## [Reading passage]

Segment Open

The Cloud Broker
The dictionary defines a “broker” as “a person who functions as an intermediary between two or more parties in negotiating agreements, bargains, or the like.” Almost all of us, at some point in our lives, have utilized the services of a broker. From renting apartments to trading stocks, the role of the broker in facilitating transactions is common. Even nations are not unfamiliar with this term, with the United States having “brokered” peace between Egypt and Israel after the Yom Kippur War in 1973. Now, it seems, cloud computing is also experiencing this phenomenon.
The role of cloud brokering is not new. Back in 2009, IT research giant Gartner had released a report predicting the rise of the phenomenon. “With the evolution of cloud computing, one inescapable reality continues to surface, and that is, as with service-oriented architecture before it, the fact that cloud computing promotes the idea of continuous proliferation of services,” Daryl Plummer, managing vice president and Chief Gartner Fellow had commented. “Unfortunately, using services created by others and ensuring that they’ll work – not only separately, but also together – are complicated tasks, rife with data integration issues, integrity problems and the need for relationship management. Hence the role of brokers to add value to services and to deliver new services built and delivered on top of old services.”

Segment Closed

## [Input data]

Segment Open

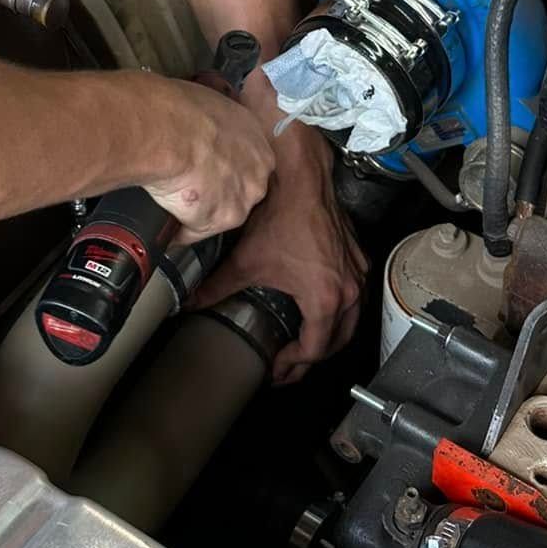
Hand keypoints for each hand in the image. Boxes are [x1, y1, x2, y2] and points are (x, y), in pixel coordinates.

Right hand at [142, 82, 275, 240]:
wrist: (166, 133)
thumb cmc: (176, 109)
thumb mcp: (204, 103)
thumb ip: (211, 123)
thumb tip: (194, 126)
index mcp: (255, 136)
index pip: (245, 159)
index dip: (223, 165)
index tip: (205, 166)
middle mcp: (258, 168)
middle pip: (241, 189)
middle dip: (218, 191)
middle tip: (189, 186)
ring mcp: (243, 197)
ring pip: (220, 212)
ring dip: (199, 211)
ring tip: (171, 202)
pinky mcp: (222, 219)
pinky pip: (195, 230)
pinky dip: (177, 228)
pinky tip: (162, 215)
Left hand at [195, 125, 366, 383]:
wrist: (301, 178)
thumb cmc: (280, 217)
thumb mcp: (245, 260)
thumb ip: (217, 288)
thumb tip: (189, 304)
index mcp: (324, 299)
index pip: (314, 350)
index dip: (293, 365)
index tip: (275, 368)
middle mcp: (348, 291)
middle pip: (337, 341)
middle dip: (313, 358)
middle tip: (288, 367)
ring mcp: (356, 273)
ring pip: (351, 320)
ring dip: (330, 337)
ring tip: (305, 344)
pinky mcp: (357, 257)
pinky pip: (355, 296)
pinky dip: (340, 311)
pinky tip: (322, 308)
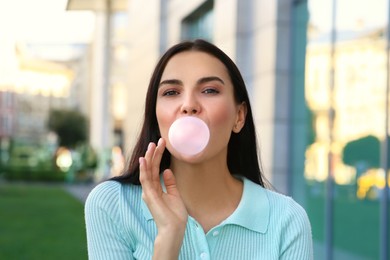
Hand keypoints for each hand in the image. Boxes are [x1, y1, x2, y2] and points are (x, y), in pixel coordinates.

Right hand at [139, 138, 187, 256]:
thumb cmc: (175, 215)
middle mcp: (150, 189)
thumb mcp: (175, 194)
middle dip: (154, 154)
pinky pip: (145, 180)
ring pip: (147, 171)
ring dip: (149, 158)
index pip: (156, 169)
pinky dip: (144, 169)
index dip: (158, 156)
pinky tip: (143, 160)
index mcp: (155, 189)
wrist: (174, 229)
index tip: (162, 144)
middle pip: (151, 168)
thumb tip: (167, 170)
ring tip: (152, 145)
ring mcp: (148, 192)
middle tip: (158, 141)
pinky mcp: (149, 196)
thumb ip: (170, 183)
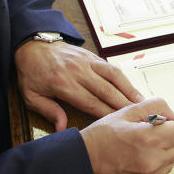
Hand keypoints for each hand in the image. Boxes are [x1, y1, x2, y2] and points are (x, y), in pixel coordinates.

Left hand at [14, 40, 143, 130]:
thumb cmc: (31, 72)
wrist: (33, 45)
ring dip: (129, 90)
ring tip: (142, 103)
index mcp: (63, 84)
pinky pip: (111, 67)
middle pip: (106, 90)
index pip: (90, 102)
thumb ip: (48, 111)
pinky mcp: (92, 56)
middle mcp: (78, 71)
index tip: (120, 125)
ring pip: (113, 76)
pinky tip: (132, 89)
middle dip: (123, 105)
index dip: (106, 114)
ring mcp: (87, 61)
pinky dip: (123, 79)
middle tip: (139, 117)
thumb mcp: (31, 95)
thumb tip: (62, 128)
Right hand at [80, 97, 173, 173]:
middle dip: (172, 135)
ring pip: (173, 159)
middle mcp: (154, 159)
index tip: (167, 121)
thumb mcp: (127, 111)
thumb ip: (156, 106)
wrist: (84, 161)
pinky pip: (164, 171)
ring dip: (166, 149)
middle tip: (155, 130)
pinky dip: (158, 162)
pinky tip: (142, 155)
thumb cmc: (102, 135)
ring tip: (146, 143)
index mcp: (150, 138)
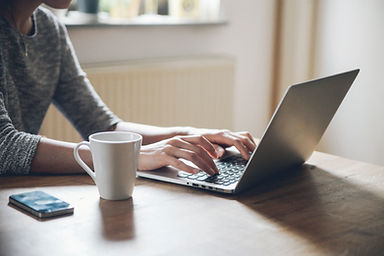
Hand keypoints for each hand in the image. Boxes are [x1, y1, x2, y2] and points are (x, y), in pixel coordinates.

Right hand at [138, 129, 255, 174]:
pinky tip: (195, 173)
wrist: (137, 155)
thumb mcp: (172, 150)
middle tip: (216, 170)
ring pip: (192, 155)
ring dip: (203, 165)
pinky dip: (189, 168)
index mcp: (180, 138)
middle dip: (210, 161)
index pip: (200, 139)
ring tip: (209, 173)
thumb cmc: (156, 155)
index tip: (218, 156)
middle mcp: (176, 141)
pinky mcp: (163, 157)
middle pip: (198, 149)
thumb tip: (200, 160)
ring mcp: (170, 148)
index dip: (211, 147)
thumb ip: (184, 151)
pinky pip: (179, 162)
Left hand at [191, 129, 255, 159]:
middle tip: (258, 157)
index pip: (236, 141)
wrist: (193, 135)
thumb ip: (212, 149)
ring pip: (245, 136)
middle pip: (244, 137)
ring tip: (257, 154)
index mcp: (221, 135)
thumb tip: (221, 154)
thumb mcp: (202, 146)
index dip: (243, 150)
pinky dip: (248, 142)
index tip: (247, 158)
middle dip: (252, 147)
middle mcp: (226, 133)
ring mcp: (229, 134)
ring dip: (252, 144)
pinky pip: (242, 137)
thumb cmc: (197, 141)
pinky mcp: (229, 137)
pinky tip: (250, 150)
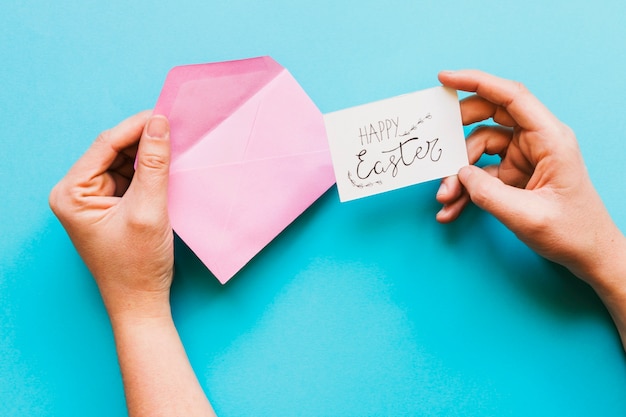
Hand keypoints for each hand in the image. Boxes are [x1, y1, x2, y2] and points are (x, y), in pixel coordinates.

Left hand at [49, 111, 172, 319]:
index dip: (137, 126)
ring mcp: (94, 198)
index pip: (106, 145)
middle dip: (144, 139)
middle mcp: (77, 192)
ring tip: (176, 145)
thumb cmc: (137, 265)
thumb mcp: (148, 211)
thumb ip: (154, 165)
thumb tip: (160, 123)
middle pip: (114, 150)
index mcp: (72, 193)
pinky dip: (150, 170)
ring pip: (124, 161)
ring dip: (149, 154)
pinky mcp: (111, 205)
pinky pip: (131, 177)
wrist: (140, 301)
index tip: (167, 114)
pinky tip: (169, 165)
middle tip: (176, 127)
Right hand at [435, 70, 625, 292]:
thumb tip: (459, 175)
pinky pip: (480, 173)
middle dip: (459, 133)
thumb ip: (488, 194)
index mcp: (550, 139)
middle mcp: (536, 141)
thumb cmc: (572, 232)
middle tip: (438, 147)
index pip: (511, 97)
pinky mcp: (513, 175)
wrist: (588, 254)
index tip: (445, 78)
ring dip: (458, 173)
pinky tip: (452, 207)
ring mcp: (523, 157)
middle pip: (489, 118)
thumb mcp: (528, 215)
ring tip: (446, 198)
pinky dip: (465, 189)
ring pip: (479, 149)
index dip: (477, 82)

Segment Closed

## [Exercises]
a: From the passage on cloud brokers, return the words beginning at "The Cloud Broker" and ending after "experiencing this phenomenon.", copied without change.
b: Pick up the passage on cloud brokers after its final sentence and keep writing it.

## [Answers per task]
a:
The Cloud Broker
The dictionary defines a “broker” as “a person who functions as an intermediary between two or more parties in negotiating agreements, bargains, or the like.” Almost all of us, at some point in our lives, have utilized the services of a broker. From renting apartments to trading stocks, the role of the broker in facilitating transactions is common. Even nations are not unfamiliar with this term, with the United States having “brokered” peace between Egypt and Israel after the Yom Kippur War in 1973. Now, it seems, cloud computing is also experiencing this phenomenon.

b:
Now, this definitely seems to be a service that can add value. Though the cloud computing industry is still very much in the growth phase, it is no longer a field where a few big players rule the roost. Every other day you hear of some new startup receiving funding, and if you are a business stakeholder, some of these startups may have products that are just right for you. The problem is how to find them with their limited visibility? It’s not only in matching requirements to capabilities that cloud brokers can add value; they can help you get the best deal for your money.
In fact, as David Linthicum wrote in InfoWorld, cloud brokers can adopt two different roles – active and passive. While an active cloud broker “may provide dynamic access to different cloud providers based on cost and performance data, and they could use different cloud providers at different times, based on what best serves their clients,” passive brokers operate mainly by providing information about the best options for a client.
Cloud brokering has also been mentioned earlier on CloudTweaks. From cloud brokers’ ability to combine private and public clouds into relevant hybrid clouds to Verizon’s acquisition of CloudSwitch last year, readers are not alien to the concept.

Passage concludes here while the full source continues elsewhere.